* [GIVEN INSTRUCTION]:
Reproduce the court opinion excerpt word for word, from "The allegations in" up to and including "highways—it was not.".

The court held that, based on the job to be performed, existence of insurance was relevant to the competency of the driver. Id. at 1043–44. It stated:

 

The allegations in this case strike at the heart of the competency issue in a trucking case. Unlike the claims in Mavrikidis, licensing, registration, and insurance are, under our law, the sine qua non to the transport of goods on the roadways. 4 N.J.S.A. 39:3–29. Registration, concomitant to inspection, is a method of insuring the safety of vehicles that place the public at risk and insurance is the guarantee that innocent victims of errant truckers will be compensated. Thus, the core question was not whether World Carting was competent to transport BFI–NY’s loads upon public highways—it was not.

 

*13 Id. (footnote omitted).

 

In discussing BFI–NY’s duty in hiring the hauler, the Supreme Court stated that, “[a]t a minimum, BFI–NY was required to inquire whether its haulers had proper insurance and registration because without those items the hauler had no right to be on the road.” Id. at 1044. It noted that BFI–NY could not have transported products itself in unregistered and uninsured trucks, and it stated that BFI–NY similarly was not free to engage an independent contractor that did so. Id. Because the record did not contain evidence that BFI–NY inquired about the contractor’s competency to travel on the highways, id., the Supreme Court concluded that BFI–NY was not entitled to summary judgment, and the reasonableness of its inquiry into the contractor’s competency was a jury issue. Id. at 1045.

* [ENTRIES PROVIDED]:

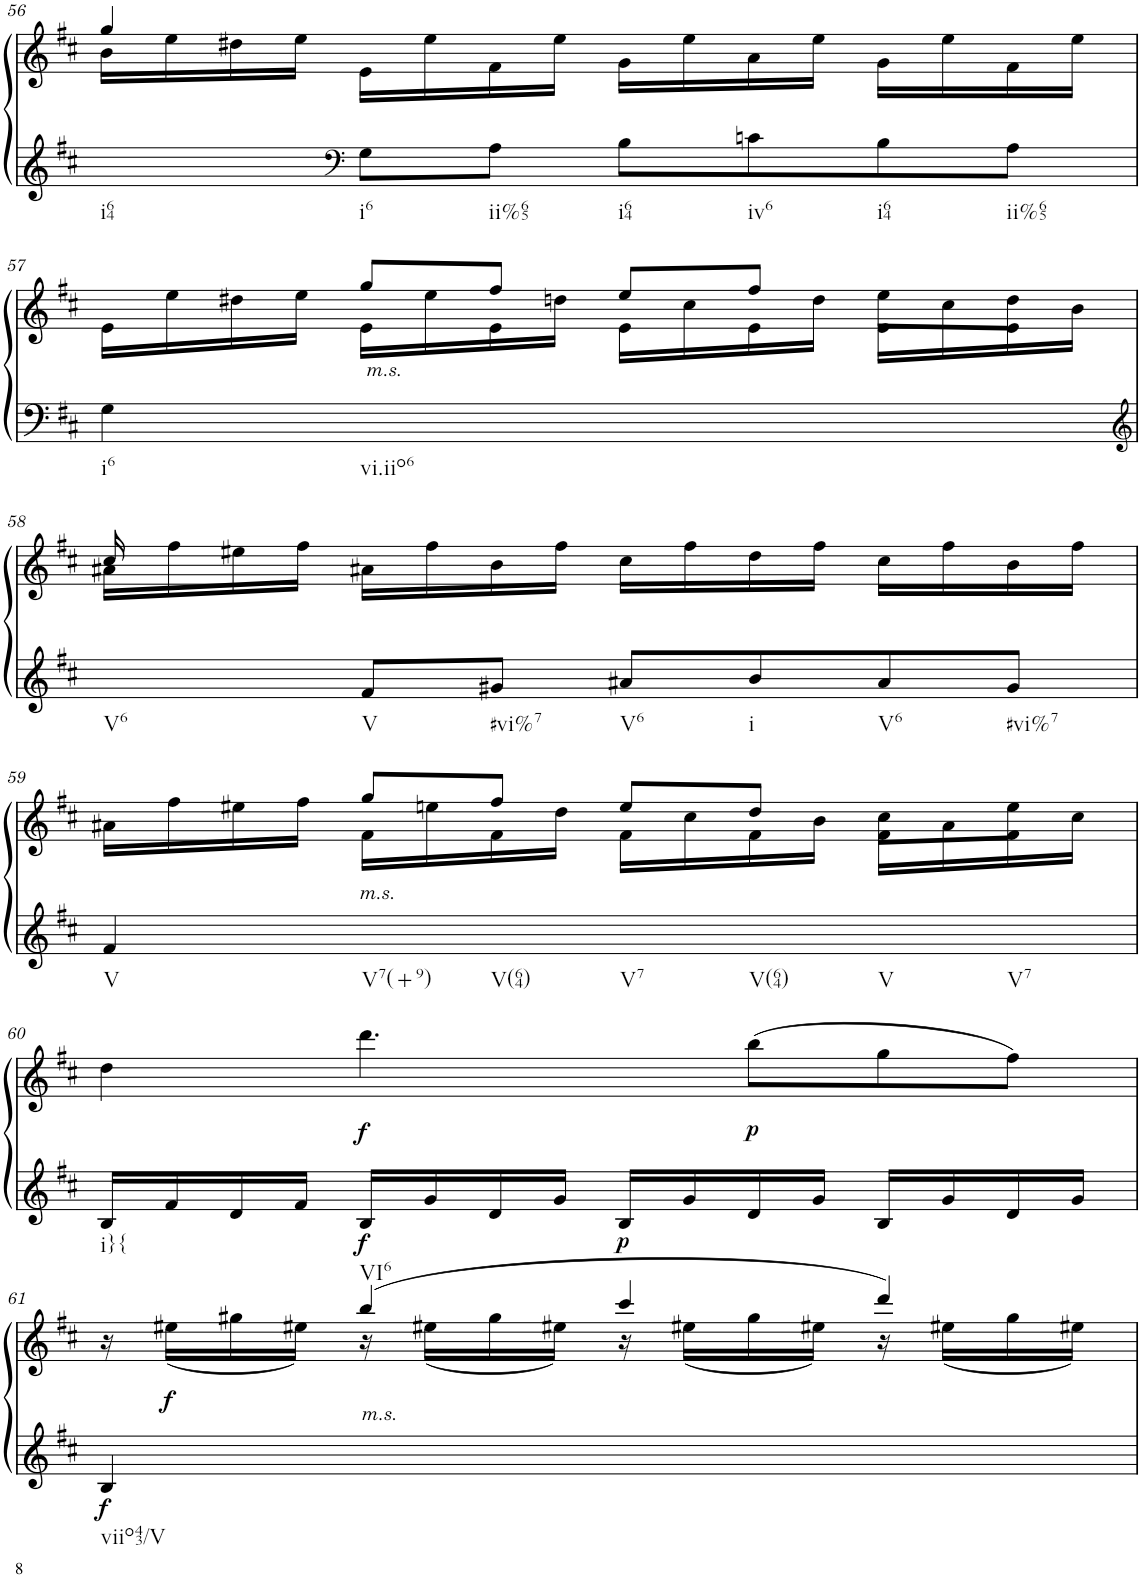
**kern	**kern	**dynam
*part1	*part1	*part1
*staff2	*staff1	*staff1/2
*I"unbenannt2	*	*
!!LO:PB:g=z
*clefG2	*clefG2	*
*k[f#c#]	*k[f#c#]	*
*M4/4	*M4/4	*
=56	=56	=56
*	*^	*
!LO:TX:b:t=i64	!	!	!
4ryy	16b\LL	4gg/	.
.	16ee\	.	.
.	16dd#X\	.	.
.	16ee\JJ	.	.
*clefF4	*	*	*
!LO:TX:b:t=i6	!	!	!
8G\L	16e\LL	2.ryy	.
.	16ee\	.	.
!LO:TX:b:t=ii%65	!	!	!
8A\J	16f#\	.	.
.	16ee\JJ	.	.
!LO:TX:b:t=i64	!	!	!
8B\L	16g\LL	.	.
.	16ee\	.	.
!LO:TX:b:t=iv6	!	!	!
8cn\	16a\	.	.
.	16ee\JJ	.	.
!LO:TX:b:t=i64	!	!	!
8B\	16g\LL	.	.
.	16ee\	.	.
!LO:TX:b:t=ii%65	!	!	!
8A\J	16f#\	.	.
.	16ee\JJ	.	.
!!LO:LB:g=z	!!
=57	=57	=57	=57
!LO:TX:b:t=i6	!	!	!
4G\	16e\LL	4ryy	.
.	16ee\	.	.
.	16dd#X\	.	.
.	16ee\JJ	.	.
!LO:TX:a:i:t=m.s.	!	!	!
!LO:TX:b:t=vi.iio6	!	!	!
2.ryy	16e\LL	8gg/L	.
.	16ee\	.	.
.	16e\	8ff#/J	.
.	16ddn\JJ	.	.
.	16e\LL	8ee/L	.
.	16cc#\	.	.
.	16e\	8ff#/J	.
.	16dd\JJ	.	.
.	16e\LL	8ee\L	.
.	16cc#\	.	.
.	16e\	8dd\J	.
.	16b\JJ	.	.
!!LO:LB:g=z	!!
=58	=58	=58	=58
*clefG2	*	*	*
!LO:TX:b:t=V6	!	!	!
16ryy	16a#X\LL	16cc#/	.
16ryy	16ff#\	2...ryy	.
8ryy	16ee#X\	.	.
.	16ff#\JJ	.	.
!LO:TX:b:t=V	!	!	!
8f#/L	16a#X\LL	.	.
.	16ff#\	.	.
!LO:TX:b:t=#vi%7	!	!	!
8g#X/J	16b\	.	.
.	16ff#\JJ	.	.
!LO:TX:b:t=V6	!	!	!
8a#X/L	16cc#\LL	.	.
.	16ff#\	.	.
!LO:TX:b:t=i	!	!	!
8b/	16dd\	.	.
.	16ff#\JJ	.	.
!LO:TX:b:t=V6	!	!	!
8a#/	16cc#\LL	.	.
.	16ff#\	.	.
!LO:TX:b:t=#vi%7	!	!	!
8g#/J	16b\	.	.
.	16ff#\JJ	.	.
!!LO:LB:g=z	!!
=59	=59	=59	=59
!LO:TX:b:t=V	!	!	!
4f#/	16a#X\LL	4ryy	.
.	16ff#\	.	.
.	16ee#X\	.	.
.	16ff#\JJ	.	.
!LO:TX:a:i:t=m.s.	!	!	!
!LO:TX:b:t=V7(+9)	!	!	!
8ryy	16f#\LL	8gg/L	.
.	16een\	.	.
!LO:TX:b:t=V(64)	!	!	!
8ryy	16f#\	8ff#/J	.
.	16dd\JJ	.	.
!LO:TX:b:t=V7	!	!	!
8ryy	16f#\LL	8ee/L	.
.	16cc#\	.	.
!LO:TX:b:t=V(64)	!	!	!
8ryy	16f#\	8dd/J	.
.	16b\JJ	.	.
!LO:TX:b:t=V	!	!	!
8ryy	16f#\LL	8cc#\L	.
.	16a#\	.	.
!LO:TX:b:t=V7	!	!	!
8ryy	16f#\	8ee\J	.
.	16cc#\JJ	.	.
*	*v	*v	*
!!LO:LB:g=z
=60	=60	=60
!LO:TX:b:t=i}{	!	!
16B/LL	4dd\	.
16f#/	.	.
16d/	.	.
16f#/JJ	.	.
!LO:TX:b:t=VI6	!	!
!	!	!LO:DY:b=2
!	!	!LO:DY:n=1:b
16B/LL	4.ddd\	f f
16g/	.	.
16d/	.	.
16g/JJ	.	.
!	!	!LO:DY:n=2:b=2
16B/LL	.	p
16g/	.	.
!	!	!LO:DY:n=3:b
16d/	(8bb\L	p
16g/JJ	.	.
16B/LL	8gg\	.
16g/	.	.
16d/	8ff#\J)	.
16g/JJ	.	.
!!LO:LB:g=z
=61	=61	=61
*	*^	*
!LO:TX:b:t=viio43/V	!	!	!
!	!	!	!LO:DY:b=2
4B/	16r	4ryy	f
!	!	!	!LO:DY:b
.	(<16ee#X\LL	.	f
.	16gg#X\	.	.
.	16ee#X\JJ)	.	.
!LO:TX:a:i:t=m.s.	!	!	!
2.ryy	16r	(>4bb/	.
.	(<16ee#X\LL	.	.
.	16gg#\	.	.
.	16ee#X\JJ)	.	.
.	16r	4ccc#/	.
.	(<16ee#X\LL	.	.
.	16gg#\	.	.
.	16ee#X\JJ)	.	.
.	16r	4ddd/)	.
.	(<16ee#X\LL	.	.
.	16gg#\	.	.
.	16ee#X\JJ)	.	.
*	*v	*v	*
=	=	=
*-	*-	*-
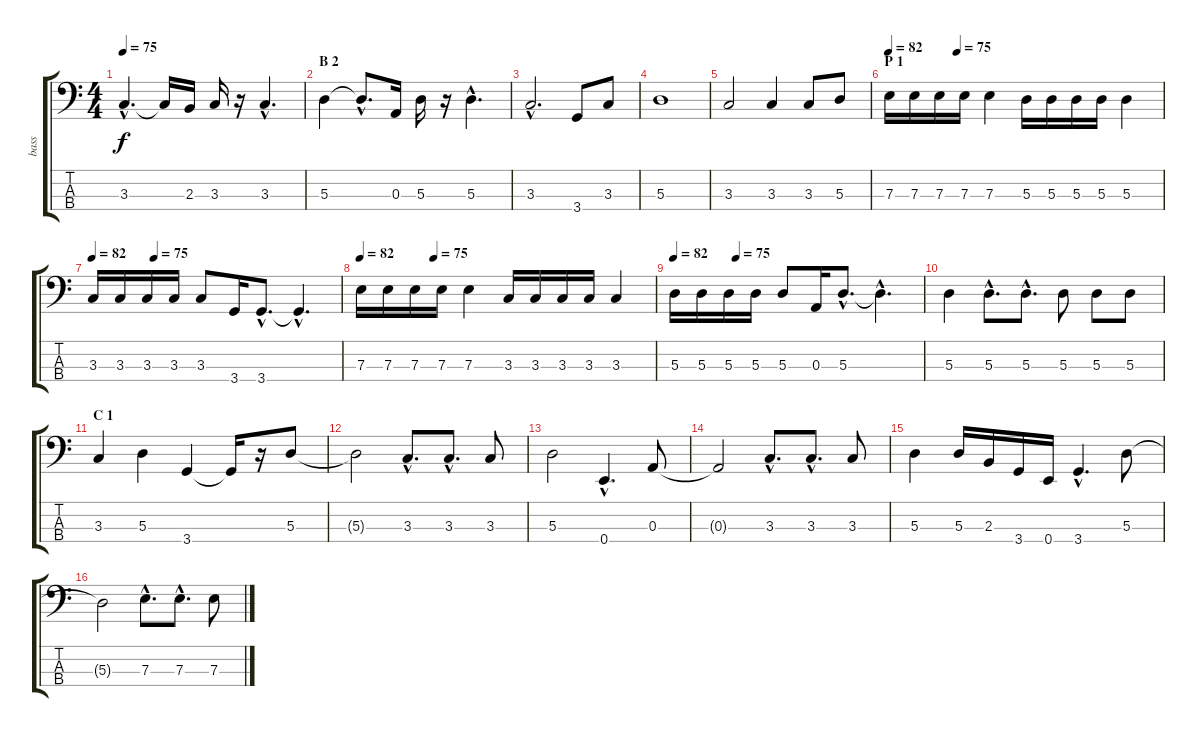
\track ("bass" "bass") {instrument electricbassfinger}
\staff {score tabs}
\tuning (G2 D2 A1 E1) {hide}
\ts (4 4)
\tempo 75
\clef f4
\ks c
3.3{hac}.4{d dy f} 3.3{t}.16 2.3.16 3.3.16 r.16 3.3{hac}.4{d} |
\section ("" "B 2")
5.3.4 5.3{hac t}.8{d} 0.3.16 5.3.16 r.16 5.3{hac}.4{d} |
3.3{hac}.2{d} 3.4.8 3.3.8 |
5.3.1 |
3.3.2 3.3.4 3.3.8 5.3.8 |
\section ("" "P 1")
\tempo 82
\tempo (75 0.25)
7.3.16 7.3.16 7.3.16 7.3.16 7.3.4 5.3.16 5.3.16 5.3.16 5.3.16 5.3.4 |
\tempo 82
\tempo (75 0.25)
3.3.16 3.3.16 3.3.16 3.3.16 3.3.8 3.4.16 3.4{hac}.8{d} 3.4{hac t}.4{d} |
\tempo 82
\tempo (75 0.25)
7.3.16 7.3.16 7.3.16 7.3.16 7.3.4 3.3.16 3.3.16 3.3.16 3.3.16 3.3.4 |
\tempo 82
\tempo (75 0.25)
5.3.16 5.3.16 5.3.16 5.3.16 5.3.8 0.3.16 5.3{hac}.8{d} 5.3{hac t}.4{d} |
5.3.4 5.3{hac}.8{d} 5.3{hac}.8{d} 5.3.8 5.3.8 5.3.8 |
\section ("" "C 1")
3.3.4 5.3.4 3.4.4 3.4{t}.16 r.16 5.3.8 |
5.3{t}.2 3.3{hac}.8{d} 3.3{hac}.8{d} 3.3.8 |
5.3.2 0.4{hac}.4{d} 0.3.8 |
0.3{t}.2 3.3{hac}.8{d} 3.3{hac}.8{d} 3.3.8 |
5.3.4 5.3.16 2.3.16 3.4.16 0.4.16 3.4{hac}.4{d} 5.3.8 |
5.3{t}.2 7.3{hac}.8{d} 7.3{hac}.8{d} 7.3.8
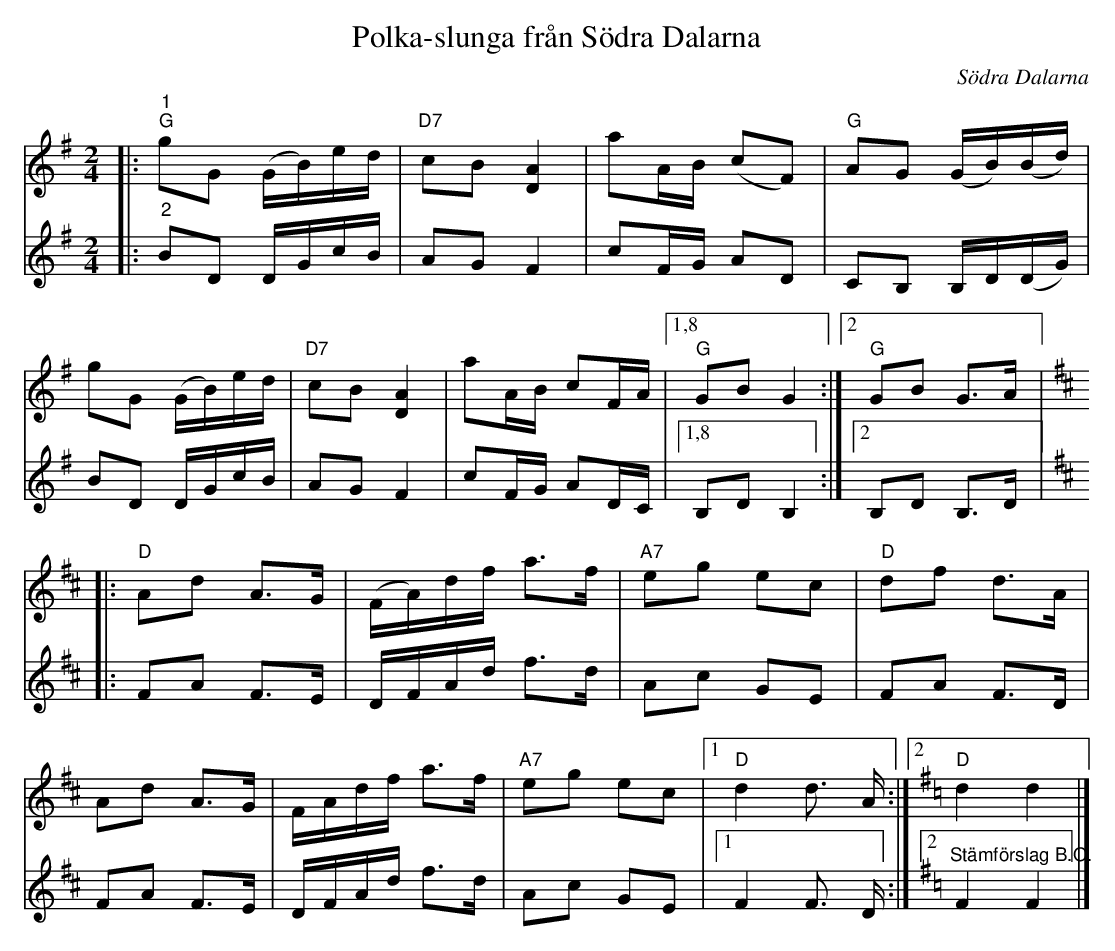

* [SOLUTION FOR THIS TASK]:
The allegations in this case strike at the heart of the competency issue in a trucking case. Unlike the claims in Mavrikidis, licensing, registration, and insurance are, under our law, the sine qua non to the transport of goods on the roadways. 4 N.J.S.A. 39:3–29. Registration, concomitant to inspection, is a method of insuring the safety of vehicles that place the public at risk and insurance is the guarantee that innocent victims of errant truckers will be compensated. Thus, the core question was not whether World Carting was competent to transport BFI–NY’s loads upon public highways—it was not.